> _THE REQUEST_:
Continue the forum thread below about the N2O4 equilibrium chemistry question, picking up right after its final post.

> _TEXT SHOWN_:
+--

## vera_ewing one year ago Chem question

1. Rushwr

Hey what is the answer u got ?

2. Rushwr

how did u find that! Tell me how u did it?

3. vera_ewing

Wait, is the reaction at equilibrium?

4. sweetburger

Basically you are solving for Q and then your answer revolves around what answer you get for Q.

5. Australopithecus

6. vera_ewing

I got 4.3 x 10^-2, though...

7. Rushwr

$N _{2}O _{4} => 2NO _{2}$

8. Rushwr

So first write and equation for Kc.

9. Australopithecus

http://www.800mainstreet.com/7/0007-007-Equi_exp_k.html see this and see the section: "What does an equilibrium constant tell"

10. vera_ewing

Okay, and then what?

11. sweetburger

Well the Kc given here states that the reactants are far more favored as it is far less than 1.

12. Rushwr

$K _{c} =\frac{ [NO _{2}]^{2} }{ [N _{2} O _{4}]}$

13. vera_ewing

Yeah don't you get 4.3 x 10^-2 when you do it that way?

14. Rushwr

since they have given us some concentrations calculate Kc for the given concentrations!

+--

> _DATA PROVIDED_:
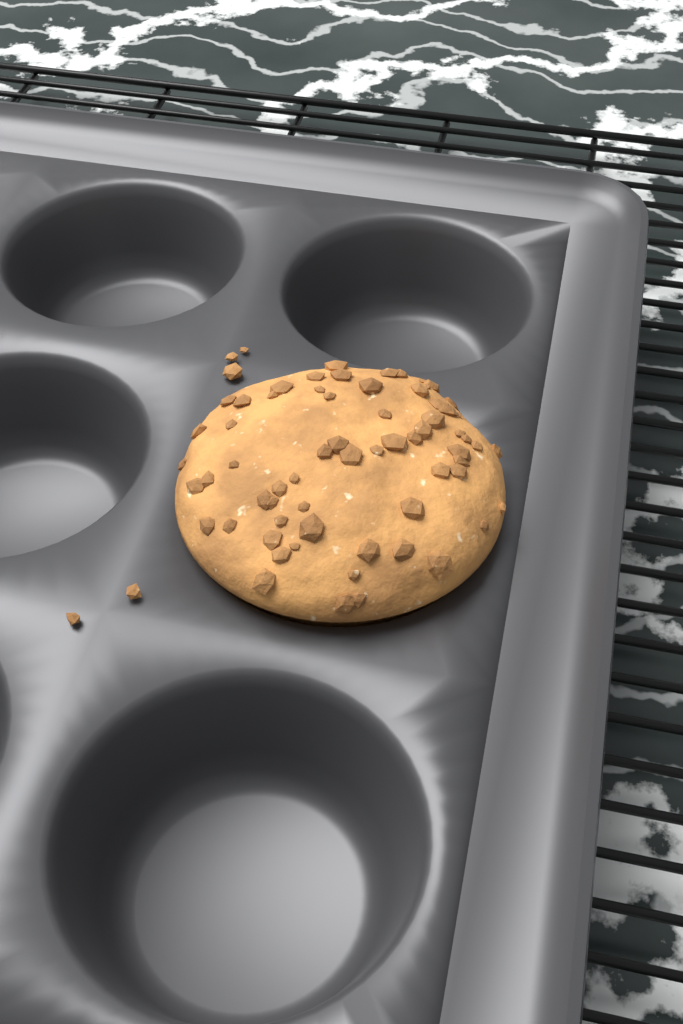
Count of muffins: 1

+--

> _RESULT OF THE EXERCISE_:
15. Australopithecus

4.3 x 10^-2 does not equal Kc therefore you can conclude that the reaction is not at equilibrium

16. Rushwr

I get 4.5 x 10^-2

17. vera_ewing

How? Can you show me your work?

18. sweetburger

Alright lets just set it up what it would look like to solve for Q in this situation. [.15]^2/[.5]= .045 which is 4.5x10^-2 is what i got

19. vera_ewing

Ohhh I see. I messed up.

20. vera_ewing

Thanks so much.

21. sweetburger

which is in fact larger than the given Kc so what would have to happen to reach equilibrium?

22. Australopithecus

Check out that page I linked

23. Rushwr

$Kc = 0.15^{2}/ 0.5$

24. Rushwr

So it's gonna be D !

25. Australopithecus

and the image I posted

26. sweetburger

yes I agree it should be D.